An interesting point that came up after the 1st round is the unusual role that definitions play in mathematics, as well as the strange way mathematicians typically treat them in textbooks or similar. It's easy to have the experience of reading a new chapter of a textbook, absorbing all the definitions, understanding all the proofs, but still feeling like the wool was pulled over your eyes in some sense. (General topology can really strongly trigger this feeling.) Textbooks generally write down definitions as if there is nothing or very little that needs to be explained in doing so. In fact mathematicians have put a lot of work into writing down the "right" definitions (which is something like writing down the "right" ontology), but this work is basically invisible - I have never seen any textbook seriously discuss it, and it only comes up briefly in discussions of history of mathematics. People don't even talk about it in graduate school, despite the fact that graduate students are expected to be able to generate new mathematics as their job. At no point in a standard math education are students explicitly given the opportunity to practice approaching new mathematical territory with no definitions to help them orient towards it, and coming up with useful definitions on their own.

I consider it an important feature of my approach to mathematics, which feels related to the inside view skill, that I consistently get frustrated at definitions that I don't understand how to reinvent instead of taking them as given. A large part of my math blogging is about motivating definitions. Sometimes it would take me years between my first exposure to and frustration at a definition and the time that I finally had a satisfying motivation for it; for chain complexes it took something like 4 years, and the satisfying motivation is much more complicated to explain than the definition. (For an example that hasn't finished yet, I am still frustrated about entropy, even after writing this post, which clarified a lot of things for me.)
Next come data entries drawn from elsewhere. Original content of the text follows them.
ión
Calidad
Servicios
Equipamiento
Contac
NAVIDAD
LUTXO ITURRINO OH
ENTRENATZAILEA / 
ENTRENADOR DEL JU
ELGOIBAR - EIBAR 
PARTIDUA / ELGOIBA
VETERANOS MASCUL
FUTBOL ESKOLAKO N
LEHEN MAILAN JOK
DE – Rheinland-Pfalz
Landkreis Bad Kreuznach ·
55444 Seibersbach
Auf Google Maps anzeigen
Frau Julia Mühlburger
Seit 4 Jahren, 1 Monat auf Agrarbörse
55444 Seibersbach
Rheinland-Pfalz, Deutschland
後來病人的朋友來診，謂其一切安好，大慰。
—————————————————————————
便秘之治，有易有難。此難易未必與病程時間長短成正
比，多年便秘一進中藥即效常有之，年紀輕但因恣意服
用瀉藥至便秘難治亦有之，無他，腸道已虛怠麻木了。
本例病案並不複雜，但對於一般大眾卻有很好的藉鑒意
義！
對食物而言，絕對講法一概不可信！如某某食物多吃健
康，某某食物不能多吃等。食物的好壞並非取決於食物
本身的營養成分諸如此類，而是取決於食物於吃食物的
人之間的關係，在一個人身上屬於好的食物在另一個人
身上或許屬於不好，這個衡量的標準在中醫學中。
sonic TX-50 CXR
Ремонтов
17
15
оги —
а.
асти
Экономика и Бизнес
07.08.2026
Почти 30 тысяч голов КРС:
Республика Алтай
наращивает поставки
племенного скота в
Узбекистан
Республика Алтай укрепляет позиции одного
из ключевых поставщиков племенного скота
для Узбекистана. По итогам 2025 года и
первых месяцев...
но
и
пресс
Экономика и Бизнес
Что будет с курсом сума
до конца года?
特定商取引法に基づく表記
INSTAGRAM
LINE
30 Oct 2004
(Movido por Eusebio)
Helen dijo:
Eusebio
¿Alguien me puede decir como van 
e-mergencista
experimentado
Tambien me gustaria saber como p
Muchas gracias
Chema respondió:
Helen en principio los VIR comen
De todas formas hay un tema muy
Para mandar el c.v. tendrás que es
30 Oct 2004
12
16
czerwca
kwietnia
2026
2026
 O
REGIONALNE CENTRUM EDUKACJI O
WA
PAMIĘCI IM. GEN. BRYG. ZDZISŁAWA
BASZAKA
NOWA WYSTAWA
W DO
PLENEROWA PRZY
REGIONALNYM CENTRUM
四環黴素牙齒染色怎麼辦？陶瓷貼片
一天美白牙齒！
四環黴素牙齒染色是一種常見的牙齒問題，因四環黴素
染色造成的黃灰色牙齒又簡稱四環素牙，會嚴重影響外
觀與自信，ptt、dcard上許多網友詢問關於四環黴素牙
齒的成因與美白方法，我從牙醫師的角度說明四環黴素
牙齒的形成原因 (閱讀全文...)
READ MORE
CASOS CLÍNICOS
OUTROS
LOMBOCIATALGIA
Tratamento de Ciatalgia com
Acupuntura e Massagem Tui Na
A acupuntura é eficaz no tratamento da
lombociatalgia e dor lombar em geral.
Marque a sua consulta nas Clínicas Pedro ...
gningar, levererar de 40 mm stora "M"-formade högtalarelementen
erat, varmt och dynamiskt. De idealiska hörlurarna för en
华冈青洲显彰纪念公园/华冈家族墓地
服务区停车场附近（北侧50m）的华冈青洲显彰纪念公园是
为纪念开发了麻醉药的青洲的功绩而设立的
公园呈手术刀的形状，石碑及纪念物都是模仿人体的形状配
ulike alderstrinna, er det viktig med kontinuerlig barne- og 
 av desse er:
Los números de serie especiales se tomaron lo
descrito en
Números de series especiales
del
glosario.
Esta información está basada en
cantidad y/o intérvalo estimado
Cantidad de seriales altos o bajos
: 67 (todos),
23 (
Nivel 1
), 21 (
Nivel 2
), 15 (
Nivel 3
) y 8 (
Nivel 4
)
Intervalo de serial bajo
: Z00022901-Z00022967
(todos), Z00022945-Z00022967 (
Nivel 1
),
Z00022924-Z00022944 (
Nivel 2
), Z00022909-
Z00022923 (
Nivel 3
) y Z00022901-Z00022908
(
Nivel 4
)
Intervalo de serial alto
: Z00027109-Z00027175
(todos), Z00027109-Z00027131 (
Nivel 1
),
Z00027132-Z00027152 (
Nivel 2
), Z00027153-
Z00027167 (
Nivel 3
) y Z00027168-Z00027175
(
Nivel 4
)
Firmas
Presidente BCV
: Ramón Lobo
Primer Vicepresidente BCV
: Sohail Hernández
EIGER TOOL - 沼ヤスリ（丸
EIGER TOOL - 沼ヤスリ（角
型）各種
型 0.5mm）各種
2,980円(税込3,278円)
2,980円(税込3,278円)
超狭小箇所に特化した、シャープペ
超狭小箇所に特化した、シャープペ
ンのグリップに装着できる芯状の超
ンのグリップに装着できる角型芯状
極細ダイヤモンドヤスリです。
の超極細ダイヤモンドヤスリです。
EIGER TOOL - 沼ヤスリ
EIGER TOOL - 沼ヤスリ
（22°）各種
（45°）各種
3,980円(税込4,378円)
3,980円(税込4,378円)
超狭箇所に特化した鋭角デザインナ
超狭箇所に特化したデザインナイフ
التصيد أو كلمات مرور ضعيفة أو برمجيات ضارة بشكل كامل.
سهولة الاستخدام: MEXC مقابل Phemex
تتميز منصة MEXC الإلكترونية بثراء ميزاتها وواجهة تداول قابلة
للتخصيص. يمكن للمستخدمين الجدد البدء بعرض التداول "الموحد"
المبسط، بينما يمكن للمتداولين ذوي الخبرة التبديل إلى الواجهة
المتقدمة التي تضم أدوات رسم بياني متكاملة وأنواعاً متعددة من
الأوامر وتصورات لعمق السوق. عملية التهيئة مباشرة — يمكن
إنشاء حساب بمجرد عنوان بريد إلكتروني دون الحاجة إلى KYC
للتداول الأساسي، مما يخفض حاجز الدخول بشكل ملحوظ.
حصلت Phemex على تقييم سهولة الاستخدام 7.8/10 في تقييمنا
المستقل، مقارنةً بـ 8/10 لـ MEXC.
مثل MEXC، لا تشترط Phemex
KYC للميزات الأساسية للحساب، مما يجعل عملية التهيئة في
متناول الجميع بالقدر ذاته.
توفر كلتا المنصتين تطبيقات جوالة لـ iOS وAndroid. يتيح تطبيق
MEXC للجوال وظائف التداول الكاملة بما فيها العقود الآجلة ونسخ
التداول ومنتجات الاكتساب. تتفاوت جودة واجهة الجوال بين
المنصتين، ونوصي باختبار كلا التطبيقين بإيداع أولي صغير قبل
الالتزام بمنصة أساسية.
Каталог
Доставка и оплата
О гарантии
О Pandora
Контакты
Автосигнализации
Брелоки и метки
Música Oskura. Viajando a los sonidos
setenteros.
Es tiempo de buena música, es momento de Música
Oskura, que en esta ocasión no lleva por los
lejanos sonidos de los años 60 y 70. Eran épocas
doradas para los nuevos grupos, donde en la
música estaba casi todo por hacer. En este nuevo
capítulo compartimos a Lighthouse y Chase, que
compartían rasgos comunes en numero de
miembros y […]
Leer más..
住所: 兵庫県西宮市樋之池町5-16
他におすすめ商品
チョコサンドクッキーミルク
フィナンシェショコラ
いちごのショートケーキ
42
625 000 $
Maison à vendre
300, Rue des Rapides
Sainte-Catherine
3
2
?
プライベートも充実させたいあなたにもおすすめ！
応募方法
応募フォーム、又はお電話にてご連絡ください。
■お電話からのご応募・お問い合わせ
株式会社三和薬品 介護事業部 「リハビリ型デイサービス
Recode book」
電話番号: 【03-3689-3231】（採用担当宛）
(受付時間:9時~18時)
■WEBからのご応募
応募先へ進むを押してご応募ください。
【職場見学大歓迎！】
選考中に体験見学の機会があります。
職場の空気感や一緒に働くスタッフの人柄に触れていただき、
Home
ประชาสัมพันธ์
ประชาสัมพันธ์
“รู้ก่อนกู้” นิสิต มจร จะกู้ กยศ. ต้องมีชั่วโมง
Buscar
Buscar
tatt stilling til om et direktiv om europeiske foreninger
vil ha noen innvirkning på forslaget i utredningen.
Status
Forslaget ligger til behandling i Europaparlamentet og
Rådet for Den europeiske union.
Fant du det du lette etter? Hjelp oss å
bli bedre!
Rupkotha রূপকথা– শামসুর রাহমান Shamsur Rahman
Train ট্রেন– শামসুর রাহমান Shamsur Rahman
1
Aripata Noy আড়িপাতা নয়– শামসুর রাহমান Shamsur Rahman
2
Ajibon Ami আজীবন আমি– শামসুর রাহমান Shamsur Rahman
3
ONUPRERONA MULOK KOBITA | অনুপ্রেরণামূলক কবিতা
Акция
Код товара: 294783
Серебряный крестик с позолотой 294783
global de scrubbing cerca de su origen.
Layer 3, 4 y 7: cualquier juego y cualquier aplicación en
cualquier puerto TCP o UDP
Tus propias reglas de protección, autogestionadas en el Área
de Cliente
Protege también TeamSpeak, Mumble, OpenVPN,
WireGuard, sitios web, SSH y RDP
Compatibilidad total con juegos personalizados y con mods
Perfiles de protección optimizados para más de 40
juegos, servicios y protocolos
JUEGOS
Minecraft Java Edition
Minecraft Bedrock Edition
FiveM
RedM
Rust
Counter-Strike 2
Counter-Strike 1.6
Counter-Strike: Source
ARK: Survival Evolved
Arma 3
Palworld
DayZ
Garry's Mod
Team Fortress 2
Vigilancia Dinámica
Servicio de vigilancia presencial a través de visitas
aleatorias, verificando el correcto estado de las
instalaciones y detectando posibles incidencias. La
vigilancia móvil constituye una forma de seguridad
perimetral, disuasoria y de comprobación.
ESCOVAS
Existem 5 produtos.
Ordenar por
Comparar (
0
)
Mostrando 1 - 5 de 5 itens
As far as the logistics of tutoring went, the tutor-tutee numbers worked out even on the first 2 rounds, which was remarkable, and on the 3rd round we had some extra tutees. I asked them to be "meta" for a tutor-tutee pair - keeping track of where they were in the discussion, slowing down the tutor if the tutee looks confused, etc. - and people reported that this was extremely helpful. This jives with activities we've been running at CFAR workshops around people talking in groups of 3 in this way (2 people having some sort of conversation and the 3rd person doing various kinds of meta for them) and I'd like to try doing things this way by default if we run something like this again (the next thing I might try is zeroing in on teaching people how to prove things).

I also had forgotten to plan for some things logistically (making sure I had enough hands to set up the space we were using easily, deciding in advance whether to order in lunch or ask people to go out), but they were magically taken care of by my volunteers, for whom I'm very grateful. In the future I'll try to set more time aside earlier in planning for Murphyjitsu.

Overall we at least ended up having a reasonably fun social time, and some people picked up some math in a way that was probably good. I expect the primary impact of this event on the tutees will be to help them feel more like learning math is a thing they can actually do, which is great. The tutors may have learned something about tutoring, which I'm also happy with.